■ **Given problem 1**
Decide whether each statement below agrees with the notes on using R on SIRAF. Answer yes or no, and quote the words from the notes that settle it.
(a) The Windows version of R has a graphical interface.
(b) Packages for R must be paid for.
(c) R can be reached from Perl and Python.
■ **Given problem 2**
In the notes on using R on SIRAF, what two commands bring up help for the function called "anova"?

■ **Source passage**

━━━━━━━━━━━━━━━━━━━━━━━━━━━━━━

Contents
Using SIRAF
<<add stuff here>>
Programming
SIRAF User Meetings
10-02-09 SIRAF Users Meeting
Topics: Introduction to Statistical Computing using R on SIRAF (R. Zur)
Using R on SIRAF
R is a programming language and software environment for data analysis. It is the de facto program for statisticians. Here are some reasons why R is used over Matlab:
- It is FREE.
- Packages can be added to it, also for FREE.
- Creates publication-quality graphs
- Can implement common statistical analysis easily
- C, C++, and Fortran code can be run in R
- Also can access R from Perl and Python
- Programs can be exported for use in LaTeX
There are versions of R for Windows, Mac, and Linux. The Windows version has a GUI, and the Linux version must all be done from command line.
R can function as:
- A calculator on command line: add, subtract, multiply, divide, pi, etc.
- Vectors: seq(), rep()
- Programming language: if/then, loops, etc.
To get help, type (for function called "anova"):
>> ?anova
>> help(anova)

━━━━━━━━━━━━━━━━━━━━━━━━━━━━━━

■ **Supplied material**
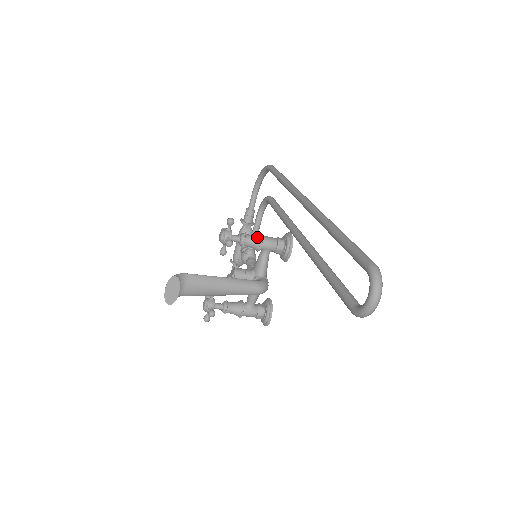
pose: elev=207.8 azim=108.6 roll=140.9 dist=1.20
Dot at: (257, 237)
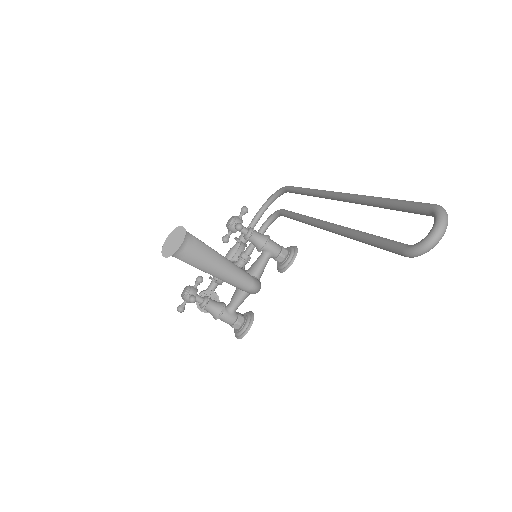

━━━━━━━━━━━━━━━━━━━━━━━━━━━━━━

■ **Full response 1**
(a) Yes: "The Windows version has a GUI"
(b) No: "Packages can be added to it, also for FREE."
(c) Yes: "Also can access R from Perl and Python"

■ **Full response 2**
?anova and help(anova)